Este relatório sublinha também o facto das condições de vida das populações serem determinantes para os níveis de saúde das mães e das crianças, e, para avaliar esta relação, identifica o nível educacional da mãe como um indicador estável (contrariamente à ocupação/profissão só pode mudar numa direcção), de fácil obtenção (uma vez que os rendimentos dos indivíduos são um dado mais difícil obter) e abrangente (porque permite classificar estudantes e outras mães que não trabalhem, bem como diferentes práticas culturais) (EURO‐PERISTAT, 2008).
Outro factor de risco bem conhecido na génese da PC são as infecções ocorridas durante a gravidez, em especial as do grupo TORCH (Andrada et al., 2005), pelo que o PVNPC também recolhe informação sobre esta situação clínica, anexo nº1.
De uma forma global, o processo etiopatológico da PC, as alterações, lesões ou anomalias interferem, impedem ou influenciam os processos de maturação do cérebro em desenvolvimento, resultando numa lesão permanente.

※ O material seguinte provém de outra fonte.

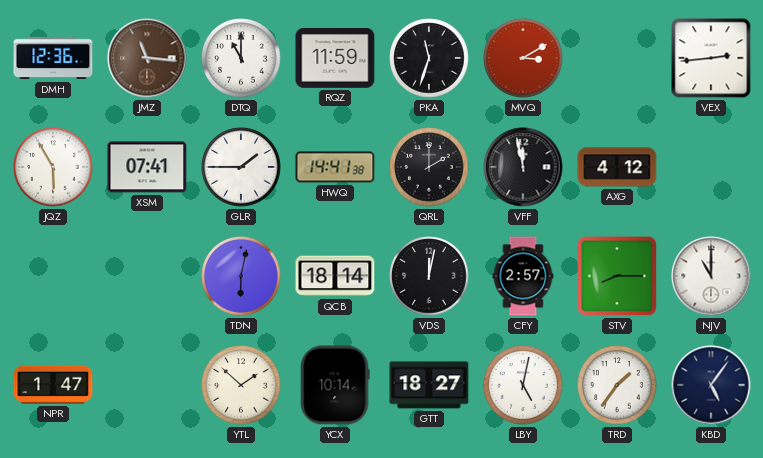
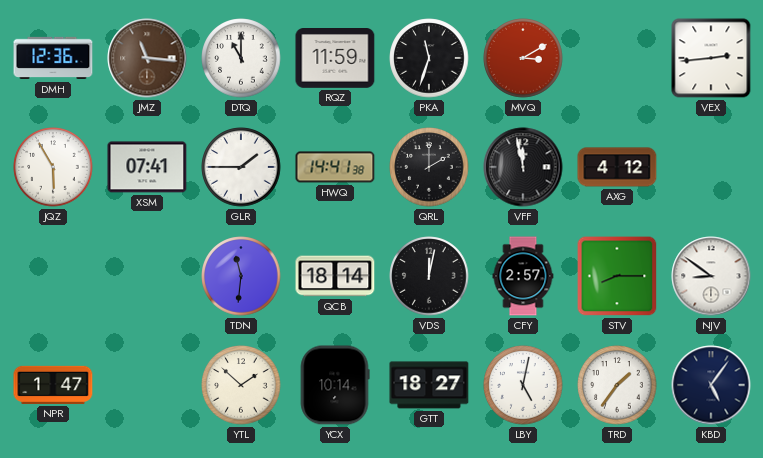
TDN: 6:02 -> 11:31
NJV: 11:00 -> 8:51
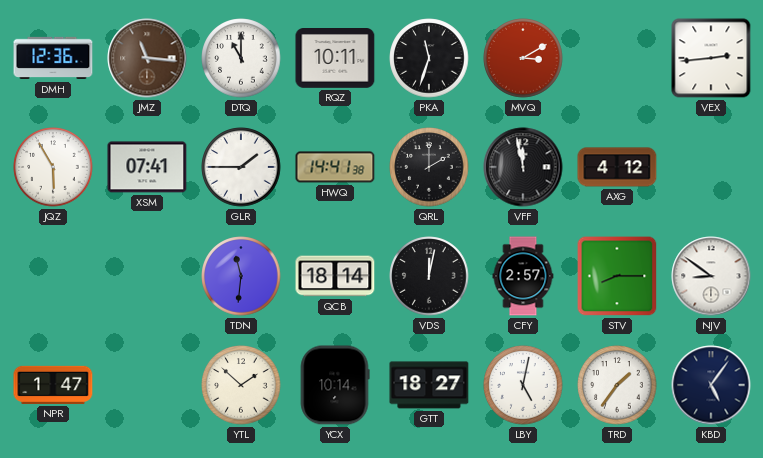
RQZ: 11:59 -> 10:11
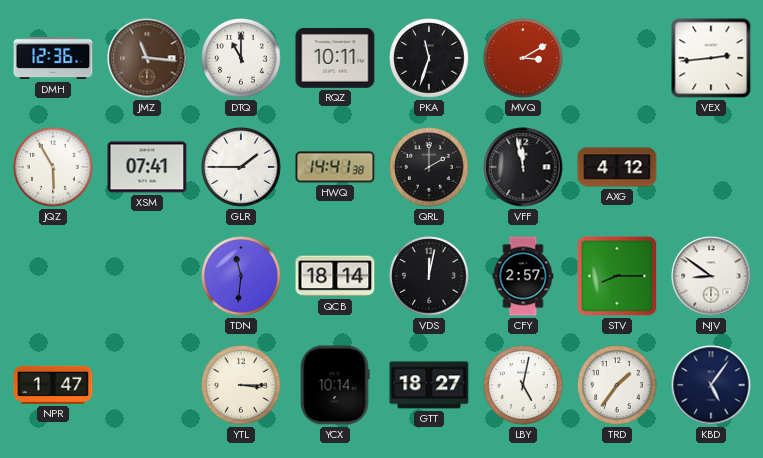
YTL: 1:52 -> 3:15
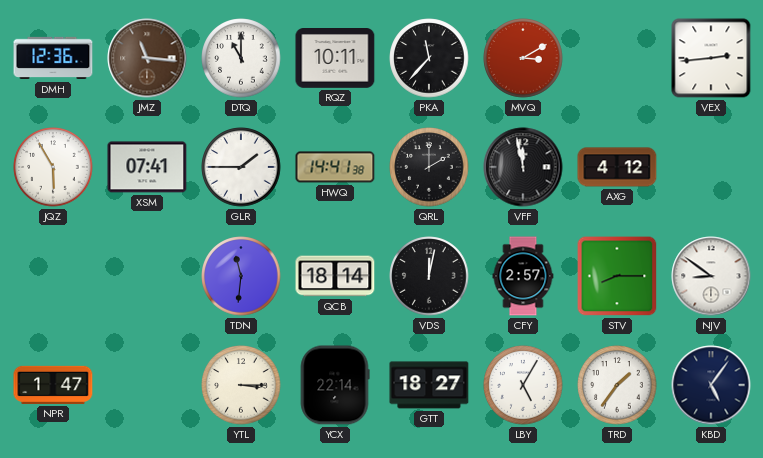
PKA: 11:33 -> 11:37
YCX: 10:14 -> 22:14
LBY: 5:02 -> 5:05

Assim, a PC não deve ser olhada somente como uma perturbação motora mas, de forma mais abrangente, como uma patologia
do neurodesenvolvimento (Rosenbaum, 2009).
Este autor sublinha a importância da nova definição de PC amplificar o reconhecimento de que a PC afecta a trajectória de vida da criança numa fase crucial do desenvolvimento. Se, por um lado, estamos perante uma perturbação motora que vai afectar a postura e o desenvolvimento motor, em que as aprendizagens motoras da criança serão, de alguma forma, atípicas, por outro lado, sendo que a infância é um período de actividade exploratória por essência, as situações de restrição ou de privação motora terão um impacto potencial nas outras áreas do desenvolvimento da criança (Rosenbaum, 2009).
Assim, esta noção de possível privação da actividade exploratória, física, relacional e até social, sublinha a tomada de consciência de que os contextos de vida, os apoios prestados, as oportunidades e experiências de vida da criança serão determinantes no desenvolvimento de todo o seu potencial.